In order to demonstrate the solid-state IMD stability behavior under real storage conditions, we performed the 2-year observations of the sample stored in ambient temperature (T ∼20°C) and room humidity (RH ∼55%), and within this time interval, we have observed no loss of pure IMD content (Fig. 7). This indicates that t_0.05 for solid-state IMD under these conditions is longer than the observational period.

Fig. 7.

Impact of real storage conditions on the stability of pure solid-state IMD (T ∼20°C, RH ∼55%)

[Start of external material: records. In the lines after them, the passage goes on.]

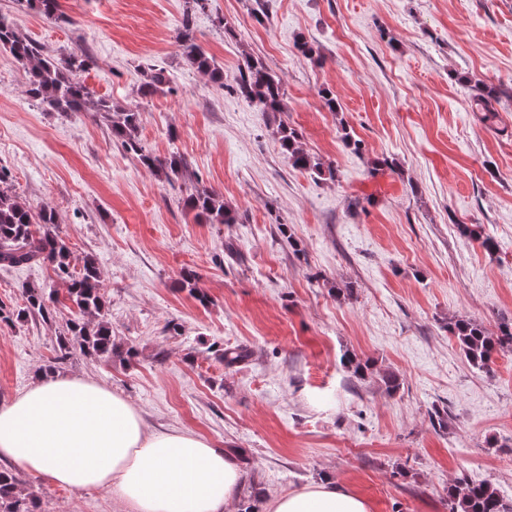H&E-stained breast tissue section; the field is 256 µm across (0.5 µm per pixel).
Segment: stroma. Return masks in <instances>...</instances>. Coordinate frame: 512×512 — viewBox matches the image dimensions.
<instances>
[{
  "label": "stroma",
  "instance_id": "stroma-1",
  "mask_svg": "<svg viewBox=\"0 0 512 512\" xmlns=\"http://www.w3.org/2000/svg\"><path fill=\"white\" fill-rule=\"evenodd\" d=\"M53 22L0 0L50 54L83 47L94 98L142 112L139 137L189 168L167 182L113 141L95 112L61 114L24 92L0 52V188L55 207L74 266L96 259L112 335L133 356L58 360L53 323H0V404L41 366L104 383L155 432L190 430L249 457L259 512L273 497L333 479L370 512H448L457 480L512 500V350L472 368L448 333L466 317L497 332L512 322V0H209L198 43L224 69L217 86L190 69L176 35L186 0H60ZM232 26L216 27V18ZM320 54L313 64L297 40ZM284 80L304 147L338 170L313 180L280 149L268 115L228 92L246 56ZM172 90L142 96L148 68ZM502 91L493 121L474 112L475 83ZM341 107H322L321 88ZM347 124L361 140H340ZM388 157L396 169L375 167ZM221 193L236 224H205L184 206ZM471 224L494 252L459 235ZM299 250H292L290 240ZM194 269L195 289L180 287ZM55 284L48 264L0 267V305L25 284ZM351 289L336 298L331 286ZM239 346L236 366L215 351ZM373 361L359 380L345 352ZM402 387L387 395L383 372ZM448 414L446 428L430 421ZM39 512H117L104 489L75 491L22 473Z\"/></svg>",
  "mask_w": 512,
  "mask_h": 512
}]
</instances>
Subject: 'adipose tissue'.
Returning <instances> with one entry per match:
<instances>
[{"label": "adipose tissue", "mask_w": 512, "mask_h": 512, "mask_svg": "<svg viewBox=\"0 0 512 512\" xmlns=\"http://www.w3.org/2000/svg\"><path fill=\"white\" fill-rule=\"evenodd\" d=\"M61 487L105 489L126 512H235L243 473L190 431L158 434L111 388L79 375L40 376L0 405V459ZM267 512H370L327 479L280 494Z\"/></svg>", "instance_id": "obj_1"}]
</instances>
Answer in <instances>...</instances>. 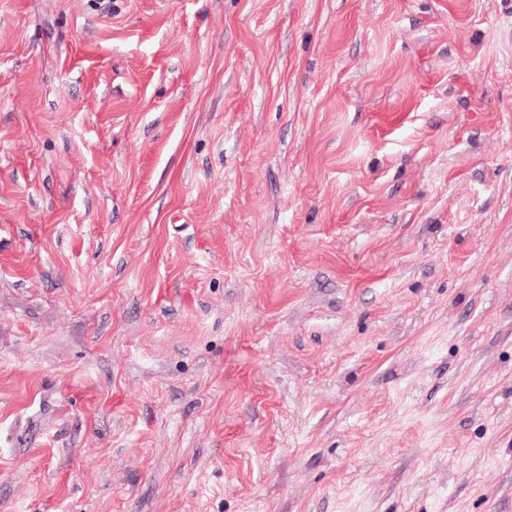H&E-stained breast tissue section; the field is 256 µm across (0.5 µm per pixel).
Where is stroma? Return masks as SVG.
I'll return each mask as SVG.
<instances>
[{
  "instance_id": "obj_1",
  "label": "stroma",
  "mask_w": 512,
  "mask_h": 512,
  "mask_svg": "<svg viewBox=\"0 0 512 512\" xmlns=\"http://www.w3.org/2000/svg\"><path fill=\"white\" fill-rule=\"evenodd\" d=\"M0 512H512V0H0Z\"/></svg>"
}]
</instances>
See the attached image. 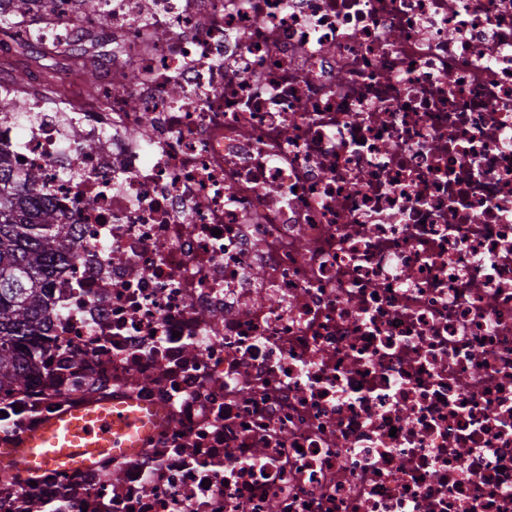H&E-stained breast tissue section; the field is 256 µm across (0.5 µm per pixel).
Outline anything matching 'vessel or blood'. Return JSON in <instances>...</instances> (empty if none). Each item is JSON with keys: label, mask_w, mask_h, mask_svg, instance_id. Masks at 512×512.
Listing matches in <instances>:
<instances>
[{"label": "vessel or blood", "mask_w": 512, "mask_h": 512, "mask_svg": "<svg viewBox=\"0 0 512 512\" xmlns=\"http://www.w3.org/2000/svg\"><path fill=\"white\" fill-rule=\"evenodd\" d=\"M162 422L157 409L133 397L65 408L15 444L1 446L0 470L32 475L47 469L90 470L102 459L140 451Z\"/></svg>", "instance_id": "obj_1"}]
</instances>
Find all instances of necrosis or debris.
Returning a JSON list of instances; mask_svg holds the SVG:
<instances>
[{
	"label": "necrosis or debris",
	"instance_id": "4bbe7bcc",
	"mask_svg": "<svg viewBox=\"0 0 512 512\" xmlns=\"http://www.w3.org/2000/svg\"><path fill=\"white\" fill-rule=\"evenodd\" d=\"M29 17L0 71L61 61L0 84L25 101L0 150L79 260L45 282L0 445L90 400L164 423L0 482V512H512V0Z\"/></svg>",
	"mask_w": 512,
	"mask_h": 512
}]
</instances>
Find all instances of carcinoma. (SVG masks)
Returning a JSON list of instances; mask_svg holds the SVG:
<instances>
[{
    "mask_svg": "<svg viewBox=\"0 0 512 512\" xmlns=\"http://www.w3.org/2000/svg\"><path fill=\"white\" fill-rule=\"evenodd\" d=\"M72 230L56 214L40 171H18L0 153V387L27 376L15 346L44 330V281L78 260L63 251Z\"/></svg>",
    "mask_w": 512,
    "mask_h": 512,
    "instance_id": "cac0c4a2",
    "label": "carcinoma"
}]
</instances>
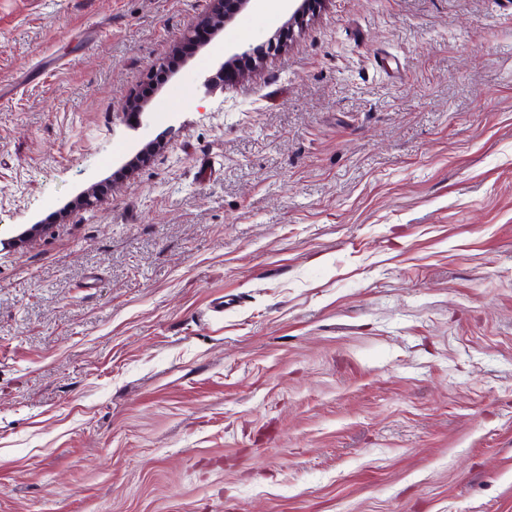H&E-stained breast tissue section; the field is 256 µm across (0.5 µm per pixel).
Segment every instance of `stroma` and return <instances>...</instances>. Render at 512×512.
Returning <instances> with one entry per match:
<instances>
[{"label":"stroma","mask_w":512,"mask_h":512,"mask_svg":"<svg viewBox=\"0 0 512 512\" xmlns=\"http://www.w3.org/2000/svg\"><path fill=\"white\" fill-rule=\"evenodd\" d=\"M210 8L0 0V512H512V0H251L127 122Z\"/></svg>","instance_id":"stroma-1"}]
</instances>
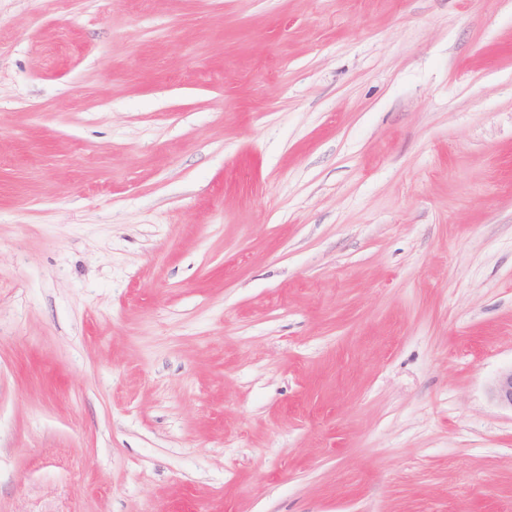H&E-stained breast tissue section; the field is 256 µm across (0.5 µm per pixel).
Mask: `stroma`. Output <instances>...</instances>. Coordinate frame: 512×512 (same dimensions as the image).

Analysis for Structure–Stability Relationship for ENA and IMD

The enhanced stability analysis for a whole group of ACE-I implicates some suggestions on structure–stability relationship within this therapeutic class. IMD and ENA (Fig. 8) are the most structurally related ACE-I, but when comparing their stability data, better parameters are observed for IMD. ENA is less susceptible to hydrolysis and in the course of degradation it produces only DKP derivative irrespective of RH conditions, while IMD in high moisture environment undergoes both hydrolysis and cyclization (5, 10). Both compounds’ degradation follows the autocatalytic reaction order (Fig. 3), suggesting that their slight structural differences do not influence their degradation mechanism. Nevertheless, ENA is more fragile (k = 3.350 ± 0.24 × 10⁻⁵ s⁻¹) than IMD (k = 4.889 ± 0.41 × 10⁻⁶ s⁻¹; T = 90°C, RH ∼76.4%) (5). This means that under these conditions, IMD’s half-life is 177 h (7.4 days; Table III) while of the ENA’s is only 35 h (5). To explain this phenomenon, a structural analysis of both compounds is necessary (Fig. 8). ENA is a piroline derivative while IMD has a 1-methyl-2-oxoimidazolidine functional which seems to have some protective properties on IMD molecule causing the reduction of its reactivity. Imidazolidine ring is thought to stabilize IMD particularity in its trans form and to prevent the molecule from rotating. This explains its more favorable stability profile when compared to ENA and puts into consideration the utility of these compounds. Both of them are characterized by comparable efficiency. The clinical data imply that they are equally effective in reducing blood pressure after once daily administration in a dose 5–10 mg, yet IMD was shown to be better tolerated, with lower incidence of cough as a side effect (18, 19). Additionally, IMD therapy is less expensive than the reference therapy with ENA (20). These data seem to favor IMD as preferred alternative to ENA and they could be of some clue for manufacturers and healthcare providers on lowering the costs and increasing the quality of antihypertensive treatment.

Fig. 8.

Chemical structures of a imidapril hydrochloride and b enalapril maleate

CONCLUSION

It was finally concluded that the main factor contributing to IMD instability in solid state is moisture presence, which significantly increases its rate of decomposition. The calculated thermodynamic parameters clearly demonstrate the lower value of energy of activation (E_a = 104 ± 24 kJ mol⁻¹) under the increased RH level in comparison with the corresponding results obtained for the environment of dry air (E_a = 153 ± 28 kJ/mol). Humidity presence, however, has no influence on the mechanism of IMD degradation—in both cases, the autocatalytic reaction occurred. Pure IMD as well as its pharmaceutical formulations must, therefore, be stored in tightly closed containers and protected from moisture, and for technological process, the low humidity conditions should be ensured. As for structure–stability relationship, the 1-methyl-2-oxoimidazolidyne functional acts as molecule stabilizer suggesting that IMD could be a better alternative to other structurally related ACE-I.